To do:
Start to finish, print the data below exactly, without the images.

Records supplied:
<<<<
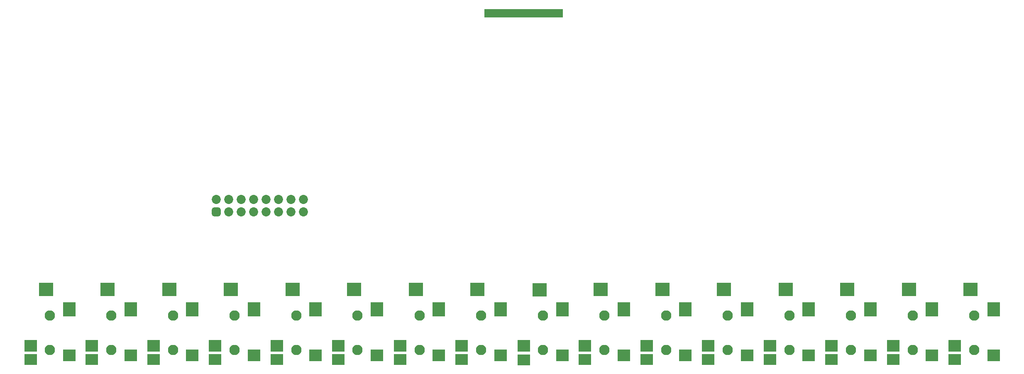
<source format=gts>
G04*
G04 #@! TF.GenerationSoftware,Altium Limited,Altium Designer,23.8.1 (32)*
G04*
G04 Layer_Color=8388736*
%FSLAX44Y44*%
%MOMM*%
G71*
G04*
G04 #@! TF.SameCoordinates,2CD9F57F-E5B0-4E4F-9D8E-019A79B69F08*
G04*
G04*
G04 #@! TF.FilePolarity,Negative*
G04*
G01*
G75*
%ADD19R,2.5032X2.2032*%
%ADD20R,2.5032X2.4031*%
%ADD21R,2.5032X3.0033*%
%ADD22R,3.0033X2.8031*%
%ADD23R,0.5532X1.8032*%
%ADD24C,2.1031*%
%ADD25C,1.8532*%
G04:AMPARAMS|DCode=26|XSize=1.8532mm|YSize=1.8532mm|CornerRadius=0.5141mm|HoleSize=0mm|Usage=FLASHONLY|Rotation=0.000|XOffset=0mm|YOffset=0mm|HoleType=Round|Shape=RoundedRectangle|*
%AMROUNDEDRECTD26*
21,1,1.8532,0.8250,0,0,0.0*
21,1,0.8250,1.8532,0,0,0.0*
1,1,1.0282,0.4125,-0.4125*
1,1,1.0282,-0.4125,-0.4125*
1,1,1.0282,-0.4125,0.4125*
1,1,1.0282,0.4125,0.4125*
%
%ADD26ROUNDEDRECTD26*%
D19*
X1031610Y74480D02*
D03*
X653150Y74579D02*
D03*
X1911070D02*
D03*
X1785340D02*
D03*
X1659610D02*
D03*
X1533880D02*
D03*
X1408150D02*
D03*
X1282420D02*
D03*
X1156690D02*
D03*
X905230D02*
D03*
X779500D02*
D03*
X528040D02*
D03*
X402310D02*
D03*
X276580D02*
D03*
X150850D02*
D03*
X25621D02*
D03*
D20*
X1110610Y83482D02*
D03*
X1031610Y102481D02*
D03*
X732150Y83581D02*
D03*
X653150Y102580D02*
D03*
X1990069Y83581D02*
D03*
X1911070Y102580D02*
D03*
X1864339Y83581D02*
D03*
X1785340Y102580D02*
D03*
X1738609Y83581D02*
D03*
X1659610Y102580D02*
D03*
X1612879Y83581D02*
D03*
X1533880Y102580D02*
D03*
X1487149Y83581D02*
D03*
X1408150Y102580D02*
D03*
X1361419Y83581D02*
D03*
X1282420Y102580D02*
D03*
X1235689Y83581D02*
D03*
X1156690Y102580D02*
D03*
X984229Y83581D02*
D03*
X905230Y102580D02*
D03*
X858499Y83581D02*
D03*
X779500Y102580D02*
D03*
X607039Y83581D02*
D03*
X528040Y102580D02*
D03*
X481309Y83581D02*
D03*
X402310Y102580D02*
D03*
X355579Y83581D02*
D03*
X276580Y102580D02*
D03*
X229849Y83581D02*
D03*
X150850Y102580D02*
D03*
X104620Y83581D02*
D03*
X25621Y102580D02*
D03*
D21*
X1110610Y177482D02*
D03*
X732150Y177581D02*
D03*
X1990069D02*
D03*
X1864339D02*
D03*
X1738609D02*
D03*
X1612879D02*
D03*
X1487149D02*
D03*
X1361419D02*
D03*
X1235689D02*
D03*
X984229D02*
D03*
X858499D02*
D03*
X607039D02*
D03*
X481309D02*
D03*
X355579D02*
D03*
X229849D02*
D03*
X104620D02*
D03*
D22*
X1063609Y217482D02*
D03*
X685149Y217581D02*
D03*
X1943069D02*
D03*
X1817339D02*
D03*
X1691609D02*
D03*
X1565879D02*
D03*
X1440149D02*
D03*
X1314419D02*
D03*
X1188689D02*
D03*
X937229D02*
D03*
X811499D02*
D03*
X560039D02*
D03*
X434309D02*
D03*
X308579D02*
D03*
X182849D02*
D03*
X57620D02*
D03*
D23*
X1074040Y781550D02*
D03*
X1079040D02*
D03*
X1084040D02*
D03*
X1089040D02*
D03*
X1094040D02*
D03*
X1099040D02*
D03*
X1104040D02*
D03*
X1109040D02*
D03*
X1034040D02*
D03*
X1039040D02*
D03*
X1044040D02*
D03*
X1049040D02*
D03*
X1054040D02*
D03*
X1059040D02*
D03*
X1064040D02*
D03*
X1069040D02*
D03*
X954040D02*
D03*
X959040D02*
D03*
X964040D02*
D03*
X969040D02*
D03*
X974040D02*
D03*
X979040D02*
D03*
X984040D02*
D03*
X989040D02*
D03*
X994040D02*
D03*
X999040D02*
D03*
X1004040D02*
D03*
X1009040D02*
D03*
X1014040D02*
D03*
X1019040D02*
D03*
X1024040D02*
D03*
X1029040D02*
D03*
D24*
X1071110Y94480D02*
D03*
Y164480D02*
D03*
X692650Y94579D02*
D03*
Y164579D02*
D03*
X1950570Y94579D02*
D03*
Y164579D02*
D03*
X1824840Y94579D02*
D03*
Y164579D02*
D03*
X1699110Y94579D02*
D03*
Y164579D02*
D03*
X1573380Y94579D02*
D03*
Y164579D02*
D03*
X1447650Y94579D02*
D03*
Y164579D02*
D03*
X1321920Y94579D02*
D03*
Y164579D02*
D03*
X1196190Y94579D02*
D03*
Y164579D02*
D03*
X944730Y94579D02*
D03*
Y164579D02*
D03*
X819000Y94579D02*
D03*
Y164579D02*
D03*
X567540Y94579D02*
D03*
Y164579D02*
D03*
X441810Y94579D02*
D03*
Y164579D02*
D03*
X316080Y94579D02*
D03*
Y164579D02*
D03*
X190350Y94579D02*
D03*
Y164579D02*
D03*
X65120Y94579D02*
D03*
Y164579D02*
D03*
D25*
X582160Y401820D02*
D03*
X556760D02*
D03*
X582160Y376420D02*
D03*
X556760D02*
D03*
X480560Y401820D02*
D03*
Y376420D02*
D03*
X455160Y401820D02*
D03*
Y376420D02*
D03*
X404360Y401820D02*
D03*
X429760Y376420D02*
D03*
Y401820D02*
D03*
X505960Y376420D02*
D03*
Y401820D02*
D03*
X531360Y376420D02*
D03*
Y401820D02*
D03*
D26*
X404360Y376420D02*
D03*
M02*

</source>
>>>>
Answer section:
<source format=gts>
G04*
G04 #@! TF.GenerationSoftware,Altium Limited,Altium Designer,23.8.1 (32)*
G04*
G04 Layer_Color=8388736*
%FSLAX44Y44*%
%MOMM*%
G71*
G04*
G04 #@! TF.SameCoordinates,2CD9F57F-E5B0-4E4F-9D8E-019A79B69F08*
G04*
G04*
G04 #@! TF.FilePolarity,Negative*
G04*
G01*
G75*
%ADD19R,2.5032X2.2032*%
%ADD20R,2.5032X2.4031*%
%ADD21R,2.5032X3.0033*%
%ADD22R,3.0033X2.8031*%
%ADD23R,0.5532X1.8032*%
%ADD24C,2.1031*%
%ADD25C,1.8532*%
G04:AMPARAMS|DCode=26|XSize=1.8532mm|YSize=1.8532mm|CornerRadius=0.5141mm|HoleSize=0mm|Usage=FLASHONLY|Rotation=0.000|XOffset=0mm|YOffset=0mm|HoleType=Round|Shape=RoundedRectangle|*
%AMROUNDEDRECTD26*
21,1,1.8532,0.8250,0,0,0.0*
21,1,0.8250,1.8532,0,0,0.0*
1,1,1.0282,0.4125,-0.4125*
1,1,1.0282,-0.4125,-0.4125*
1,1,1.0282,-0.4125,0.4125*
1,1,1.0282,0.4125,0.4125*
%
%ADD26ROUNDEDRECTD26*%
D19*
X1031610Y74480D02*
D03*
X653150Y74579D02*
D03*
X1911070D02*
D03*
X1785340D02*
D03*
X1659610D02*
D03*
X1533880D02*
D03*
X1408150D02*
D03*
X1282420D02*
D03*
X1156690D02*
D03*
X905230D02*
D03*
X779500D02*
D03*
X528040D02*
D03*
X402310D02*
D03*
X276580D02*
D03*
X150850D02*
D03*
X25621D02*
D03*
D20*
X1110610Y83482D02*
D03*
X1031610Y102481D02*
D03*
X732150Y83581D02*
D03*
X653150Y102580D02*
D03*
X1990069Y83581D02*
D03*
X1911070Y102580D02*
D03*
X1864339Y83581D02*
D03*
X1785340Y102580D02*
D03*
X1738609Y83581D02*
D03*
X1659610Y102580D02*
D03*
X1612879Y83581D02*
D03*
X1533880Y102580D02*
D03*
X1487149Y83581D02*
D03*
X1408150Y102580D02*
D03*
X1361419Y83581D02*
D03*
X1282420Y102580D02*
D03*
X1235689Y83581D02*
D03*
X1156690Y102580D02*
D03*
X984229Y83581D02*
D03*
X905230Y102580D02*
D03*
X858499Y83581D02*
D03*
X779500Y102580D02*
D03*
X607039Y83581D02*
D03*
X528040Y102580D02*
D03*
X481309Y83581D02*
D03*
X402310Y102580D02*
D03*
X355579Y83581D02*
D03*
X276580Y102580D02*
D03*
X229849Y83581D02*
D03*
X150850Y102580D02*
D03*
X104620Y83581D02*
D03*
X25621Y102580D02*
D03*
D21*
X1110610Y177482D02*
D03*
X732150Y177581D02*
D03*
X1990069D02*
D03*
X1864339D02*
D03*
X1738609D02*
D03*
X1612879D02*
D03*
X1487149D02*
D03*
X1361419D02*
D03*
X1235689D02*
D03*
X984229D02*
D03*
X858499D02*
D03*
X607039D02*
D03*
X481309D02*
D03*
X355579D02*
D03*
X229849D02*
D03*
X104620D02*
D03*
D22*
X1063609Y217482D02*
D03*
X685149Y217581D02*
D03*
X1943069D02*
D03*
X1817339D02*
D03*
X1691609D02*
D03*
X1565879D02*
D03*
X1440149D02*
D03*
X1314419D02*
D03*
X1188689D02*
D03*
X937229D02*
D03*
X811499D02*
D03*
X560039D02*
D03*
X434309D02*
D03*
X308579D02*
D03*
X182849D02*
D03*
X57620D02*
D03*
D23*
X1074040Y781550D02*
D03*
X1079040D02*
D03*
X1084040D02*
D03*
X1089040D02*
D03*
X1094040D02*
D03*
X1099040D02*
D03*
X1104040D02*
D03*
X1109040D02*
D03*
X1034040D02*
D03*
X1039040D02*
D03*
X1044040D02*
D03*
X1049040D02*
D03*
X1054040D02*
D03*
X1059040D02*
D03*
X1064040D02*
D03*
X1069040D02*
D03*
X954040D02*
D03*
X959040D02*
D03*
X964040D02*
D03*
X969040D02*
D03*
X974040D02*
D03*
X979040D02*
D03*
X984040D02*
D03*
X989040D02*
D03*
X994040D02*
D03*
X999040D02*
D03*
X1004040D02*
D03*
X1009040D02*
D03*
X1014040D02*
D03*
X1019040D02*
D03*
X1024040D02*
D03*
X1029040D02*
D03*
D24*
X1071110Y94480D02*
D03*
Y164480D02*
D03*
X692650Y94579D02*
D03*
Y164579D02*
D03*
X1950570Y94579D02*
D03*
Y164579D02*
D03*
X1824840Y94579D02*
D03*
Y164579D02*
D03*
X1699110Y94579D02*
D03*
Y164579D02*
D03*
X1573380Y94579D02*
D03*
Y164579D02*
D03*
X1447650Y94579D02*
D03*
Y164579D02*
D03*
X1321920Y94579D02*
D03*
Y164579D02*
D03*
X1196190Y94579D02*
D03*
Y164579D02*
D03*
X944730Y94579D02*
D03*
Y164579D02*
D03*
X819000Y94579D02*
D03*
Y164579D02*
D03*
X567540Y94579D02*
D03*
Y164579D02*
D03*
X441810Y94579D02*
D03*
Y164579D02*
D03*
X316080Y94579D02*
D03*
Y164579D02*
D03*
X190350Y94579D02*
D03*
Y164579D02*
D03*
X65120Y94579D02*
D03*
Y164579D02*
D03*
D25*
X582160Y401820D02*
D03*
X556760D02*
D03*
X582160Y376420D02*
D03*
X556760D02*
D03*
X480560Y401820D02*
D03*
Y376420D02*
D03*
X455160Y401820D02*
D03*
Y376420D02*
D03*
X404360Y401820D02*
D03*
X429760Y376420D02*
D03*
Y401820D02*
D03*
X505960Y376420D02*
D03*
Y401820D02*
D03*
X531360Y376420D02*
D03*
Y401820D02*
D03*
D26*
X404360Y376420D02*
D03*
M02*

</source>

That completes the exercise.